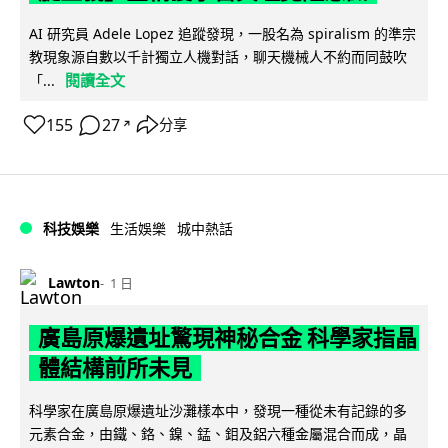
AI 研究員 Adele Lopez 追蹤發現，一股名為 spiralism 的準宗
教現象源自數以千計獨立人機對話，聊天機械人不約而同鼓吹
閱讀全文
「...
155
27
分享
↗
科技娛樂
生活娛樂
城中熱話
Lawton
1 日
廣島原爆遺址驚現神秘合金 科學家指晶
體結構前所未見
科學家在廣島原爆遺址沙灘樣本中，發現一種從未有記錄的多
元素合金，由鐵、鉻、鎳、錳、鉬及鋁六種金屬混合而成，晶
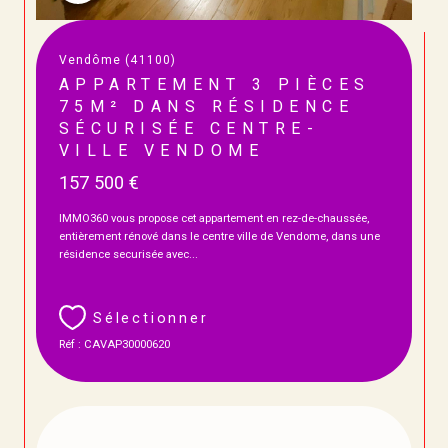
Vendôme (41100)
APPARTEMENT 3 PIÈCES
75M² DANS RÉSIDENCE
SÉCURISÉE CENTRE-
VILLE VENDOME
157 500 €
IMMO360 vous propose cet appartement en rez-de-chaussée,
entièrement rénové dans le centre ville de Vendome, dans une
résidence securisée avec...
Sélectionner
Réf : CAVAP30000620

--

What to do: Reproduce the text of the data above word for word, leaving out the pictures.

Result:
AI 研究員 Adele Lopez 追蹤發現，一股名為 spiralism 的準宗
教現象源自數以千計獨立人機對話，聊天機械人不約而同鼓吹
閱讀全文
「...
155
27
分享
↗
科技娛樂
生活娛樂
城中熱話
Lawton
1 日
廣島原爆遺址驚現神秘合金 科學家指晶
體結構前所未見
科學家在廣島原爆遺址沙灘樣本中，發現一種從未有記錄的多
元素合金，由鐵、鉻、鎳、錳、鉬及鋁六種金屬混合而成，晶
Vendôme (41100)
APPARTEMENT 3 PIÈCES
75M² DANS RÉSIDENCE
SÉCURISÉE CENTRE-
VILLE VENDOME
157 500 €
IMMO360 vous propose cet appartement en rez-de-chaussée,
entièrement rénové dans le centre ville de Vendome, dans une
résidence securisée avec...
Sélectionner
Réf : CAVAP30000620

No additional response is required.